You see, you can’t embrace or be embraced at a distance. You can’t mourn with those who mourn and rejoice with those who rejoice only by texting. You can’t shake hands or offer someone a shoulder to cry on while on Zoom. A kind, loving tone of voice doesn’t translate well in an email. Genuine, long-term Christian community requires physical presence. It means being with others. It’s virtually impossible to obey any of the New Testament’s “one anothering” passages unless people are actually together.

Staying online for worship and other forms of spiritual nourishment also has the potential effect of feeding our already bloated consumerist approach to church life and Christianity. I find what I like. I stream what I prefer. My favourite preacher. My favourite music. My favourite liturgy. And if we’re watching an online service and the speaker or preacher says something that doesn’t conform to our preconceived ideas, we can turn it off. We move onto something else. Our own preferences and comfort zones become the arbiter of truth and value. We can safely become theological islands. Our Christian faith becomes a buffet of biblical interpretation and practical application–all based on our own appetites.

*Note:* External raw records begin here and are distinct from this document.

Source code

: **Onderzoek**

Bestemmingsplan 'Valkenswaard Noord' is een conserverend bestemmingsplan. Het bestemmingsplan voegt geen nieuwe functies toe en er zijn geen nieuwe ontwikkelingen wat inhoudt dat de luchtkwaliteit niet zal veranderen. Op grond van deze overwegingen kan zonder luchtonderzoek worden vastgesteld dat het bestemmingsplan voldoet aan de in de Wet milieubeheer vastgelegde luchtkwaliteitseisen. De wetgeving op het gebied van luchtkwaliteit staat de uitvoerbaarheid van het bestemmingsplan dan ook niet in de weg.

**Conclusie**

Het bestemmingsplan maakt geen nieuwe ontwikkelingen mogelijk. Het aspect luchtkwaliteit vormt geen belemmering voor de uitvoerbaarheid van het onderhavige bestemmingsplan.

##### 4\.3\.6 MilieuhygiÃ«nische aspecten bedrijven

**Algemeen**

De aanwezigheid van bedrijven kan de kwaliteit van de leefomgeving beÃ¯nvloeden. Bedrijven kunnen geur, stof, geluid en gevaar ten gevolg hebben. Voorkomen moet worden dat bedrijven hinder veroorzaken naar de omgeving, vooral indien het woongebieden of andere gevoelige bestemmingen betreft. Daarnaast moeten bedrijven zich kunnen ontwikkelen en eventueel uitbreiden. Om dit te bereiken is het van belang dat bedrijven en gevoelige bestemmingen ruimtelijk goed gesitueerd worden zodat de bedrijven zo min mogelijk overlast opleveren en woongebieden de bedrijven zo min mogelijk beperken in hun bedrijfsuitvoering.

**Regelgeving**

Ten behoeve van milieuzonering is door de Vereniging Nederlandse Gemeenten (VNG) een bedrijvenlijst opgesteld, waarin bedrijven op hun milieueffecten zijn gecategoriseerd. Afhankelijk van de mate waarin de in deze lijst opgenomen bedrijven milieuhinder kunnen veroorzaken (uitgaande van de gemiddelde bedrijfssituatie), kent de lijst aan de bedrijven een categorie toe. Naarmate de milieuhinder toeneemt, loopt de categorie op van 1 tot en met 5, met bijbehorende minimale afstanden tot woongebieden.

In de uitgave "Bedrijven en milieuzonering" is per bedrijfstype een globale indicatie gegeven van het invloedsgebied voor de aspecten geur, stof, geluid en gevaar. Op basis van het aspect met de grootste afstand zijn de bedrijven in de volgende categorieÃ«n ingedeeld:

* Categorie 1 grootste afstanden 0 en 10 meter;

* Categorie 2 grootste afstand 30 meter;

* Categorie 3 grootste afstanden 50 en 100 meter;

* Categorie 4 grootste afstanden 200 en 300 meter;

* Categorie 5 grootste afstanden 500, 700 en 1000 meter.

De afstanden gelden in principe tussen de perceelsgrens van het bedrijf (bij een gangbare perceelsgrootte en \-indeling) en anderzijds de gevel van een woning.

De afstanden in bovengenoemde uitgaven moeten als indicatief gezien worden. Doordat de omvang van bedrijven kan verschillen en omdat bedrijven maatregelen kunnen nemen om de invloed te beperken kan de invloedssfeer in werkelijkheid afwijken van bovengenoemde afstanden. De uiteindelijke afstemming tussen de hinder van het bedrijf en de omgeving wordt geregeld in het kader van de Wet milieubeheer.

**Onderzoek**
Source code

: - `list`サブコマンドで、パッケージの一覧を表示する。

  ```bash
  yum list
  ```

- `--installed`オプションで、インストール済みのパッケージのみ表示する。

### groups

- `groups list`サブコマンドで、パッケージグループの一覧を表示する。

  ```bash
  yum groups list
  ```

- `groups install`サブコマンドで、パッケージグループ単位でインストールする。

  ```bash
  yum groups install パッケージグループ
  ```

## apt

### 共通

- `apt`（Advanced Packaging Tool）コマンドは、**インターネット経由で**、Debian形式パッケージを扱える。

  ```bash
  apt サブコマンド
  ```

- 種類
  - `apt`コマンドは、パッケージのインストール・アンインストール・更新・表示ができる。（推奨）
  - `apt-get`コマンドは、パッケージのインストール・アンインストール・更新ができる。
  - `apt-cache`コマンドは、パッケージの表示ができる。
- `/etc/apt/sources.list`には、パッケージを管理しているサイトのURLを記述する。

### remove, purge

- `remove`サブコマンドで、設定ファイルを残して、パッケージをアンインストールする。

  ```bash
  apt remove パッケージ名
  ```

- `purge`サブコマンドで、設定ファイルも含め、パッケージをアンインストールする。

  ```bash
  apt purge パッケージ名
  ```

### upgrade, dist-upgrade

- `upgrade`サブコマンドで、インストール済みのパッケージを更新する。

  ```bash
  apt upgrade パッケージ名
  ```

And when “going” to church from the comfort of our living rooms, we can sidestep the awkwardness of actual relationships, of people who don’t like us (hard to imagine) or who rub us the wrong way (perhaps easier to imagine), the person who smells funny or doesn’t quite understand common social cues, not to mention the potential disagreements and conflicts that cause many to leave congregations in the first place.

No wonder some people avoid church and opt for watching their favourite mega-church pastor on YouTube or Facebook instead.

But doesn’t all of this messiness provide the very conditions within which God seeks to conform us spiritually into the image of his Son–our Lord–Jesus? Doesn’t growing into spiritual maturity involve much more than increasing the amount of biblical information in our brains? Indeed, isn’t wisdom not only the accumulation of scriptural knowledge but living that knowledge out around other people, in actual relationships, in specific circumstances?

Learning to live patiently with people who annoy us, even if they are brothers and sisters in Christ, is most definitely not the same as intellectually understanding the concept of patience. Bearing one another’s burdens is not the same as recognizing the importance of compassion and sending an etransfer to a worthwhile charitable organization. No, to become patient people, thankful people, humble people, faithful people, merciful, forgiving, and loving Jesus-like people, we need to be smack dab in the middle of Christian community, of a family of faith through which God by His Spirit cultivates these qualities in us by placing us with people who test them.

Besides, isn’t our faith an incarnational one? After all, God did not remain afar off, but came near–indeed, became one of us. The entire arc of the core biblical narrative is God dwelling with humanity in a reconciled, whole, flourishing relationship. That’s the whole point of creation and redemption. That’s why the second Person of the Trinity became a human being, entered our world, went to the cross, and was raised again. It’s why we need forgiveness and repentance. It’s what our sin wrecks. It’s why, ultimately, Christ is coming again to judge the living and the dead. In the end, it’s all to bring together heaven and earth, to reconcile all things.

Being the church means learning to live into this reality even now, becoming over time a living display of what God intends and will bring about for all of creation in the new heavens and new earth. As hard, as messy, and as inconvenient as church seen in this light might therefore be, it can only happen in the way God fully intends when it’s embodied, with people actually gathering together, learning to forgive and love one another as Christ in the flesh has done with us.